Il avait raison ; l’atroce chemin corderoy, semé d’ornières, de marécages, de gros cailloux, était assez pour vous rompre les os et vous disloquer l’épine dorsale.

Arrivés enfin au terme du voyage, Charley et moi nous nous embusquâmes confortablement dans la petite pièce qui contenait son attirail de chasse et de pêche et nous y réglâmes l’itinéraire de route, d’une expédition de pêche pour le lendemain : battre à la mouche les remous, pour de la grosse truite, en descendant jusque chez Sullivan.

Avant d’aller plus loin, réglons un point souvent débattu : « Le Jacques Cartier, est-il navigable, pour les canots d’écorce » ? Eh bien, oui, il l’est ! bien qu’à l’instar de nombreuses rivières, venant du nord-est et du nord, et qui portent au St-Laurent, le tribut de leurs eaux, il se plaît lui aussi, à promener ses flots orageux pendant une longue distance, au sein de défilés escarpés, barrés de chûtes, dans les montagnes sauvages et stériles, où il a pris sa source.

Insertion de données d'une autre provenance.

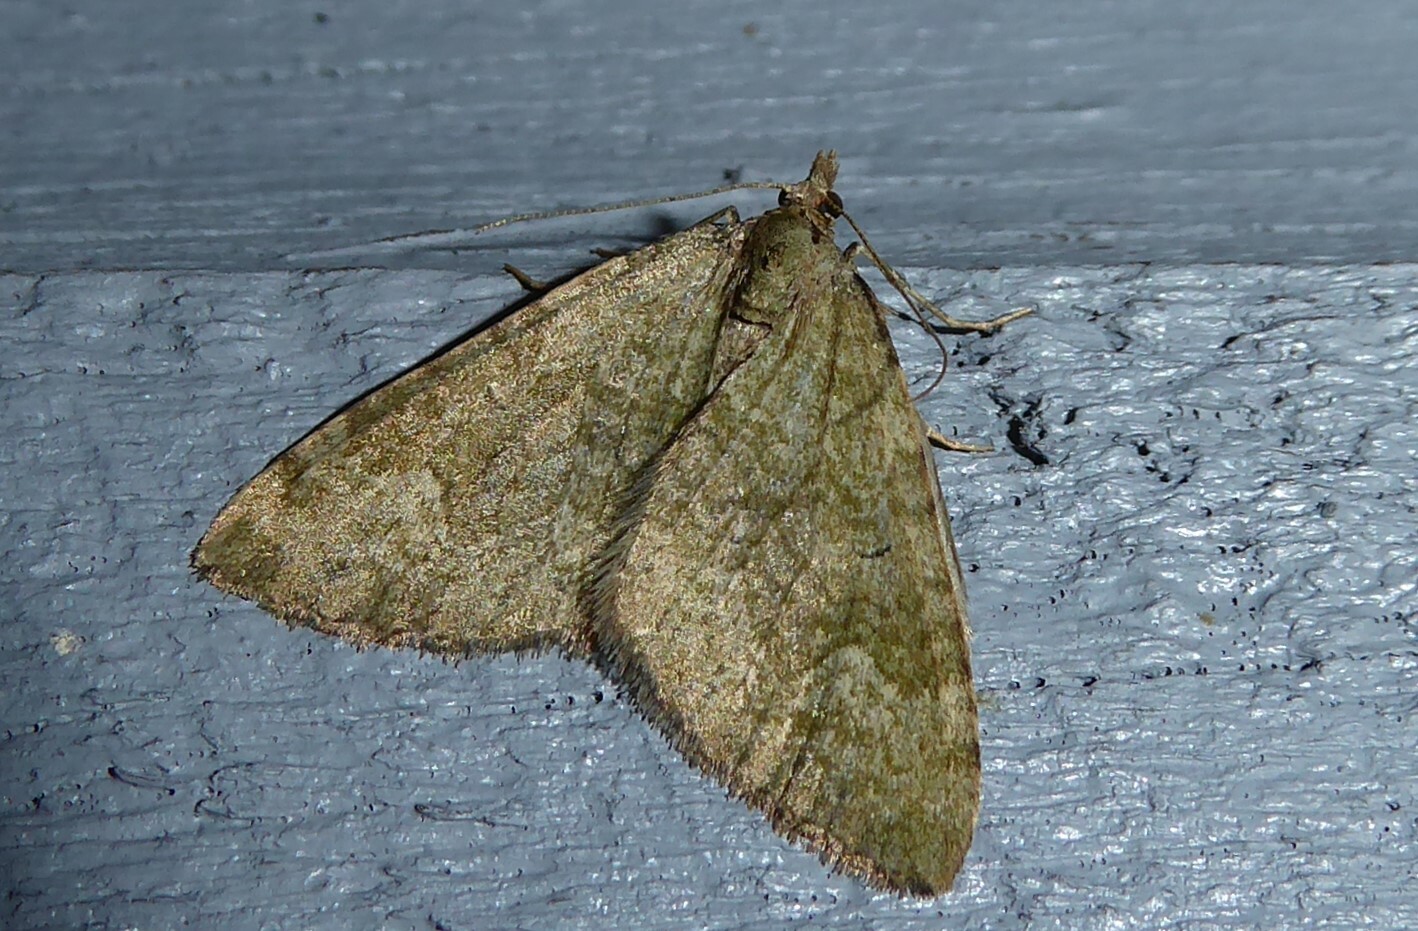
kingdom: Animalia
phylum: Arthropoda
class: Insecta
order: Lepidoptera
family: Geometridae
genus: Epyaxa
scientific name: Epyaxa rosearia
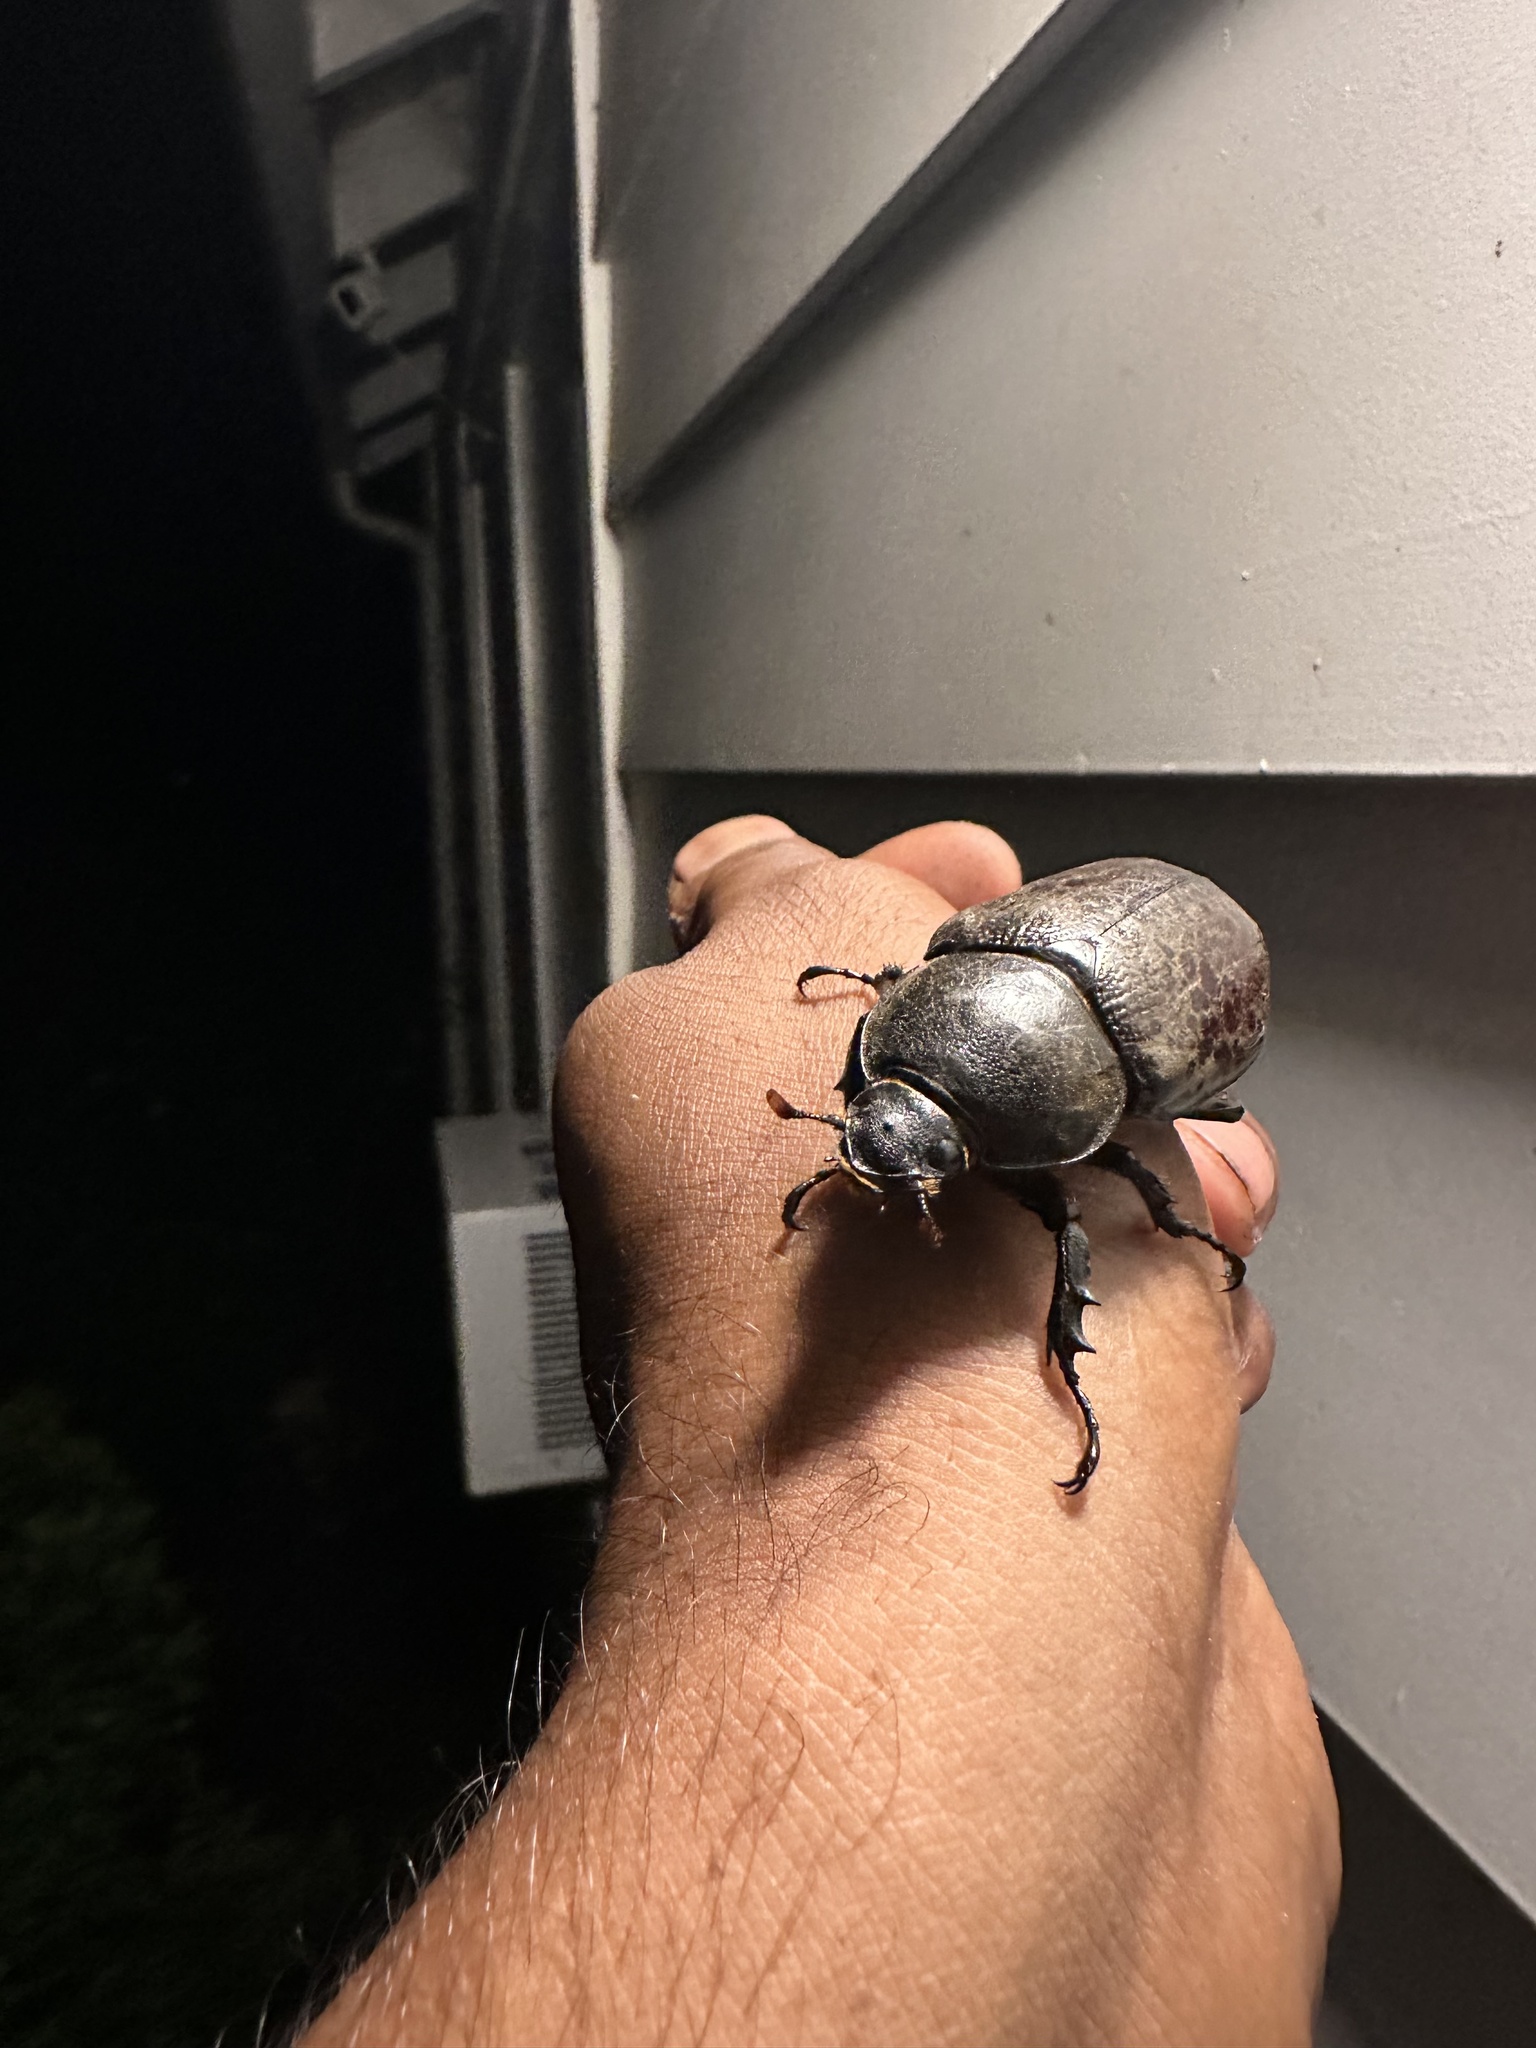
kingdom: Animalia
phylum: Arthropoda
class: Insecta
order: Coleoptera
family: Scarabaeidae
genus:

Émergeant enfin des régions montagneuses, il s’apaise ; il devient une rivière rangée, tranquille, dont le cours n’est interrompu que par une ou deux chûtes et quelques rapides. Dans le voisinage du St-Laurent, son lit se rétrécit, l’onde devient tumultueuse, avec une pente de plus de trois cents pieds, au mille ; mais on y fait portage facilement, par des sentiers battus.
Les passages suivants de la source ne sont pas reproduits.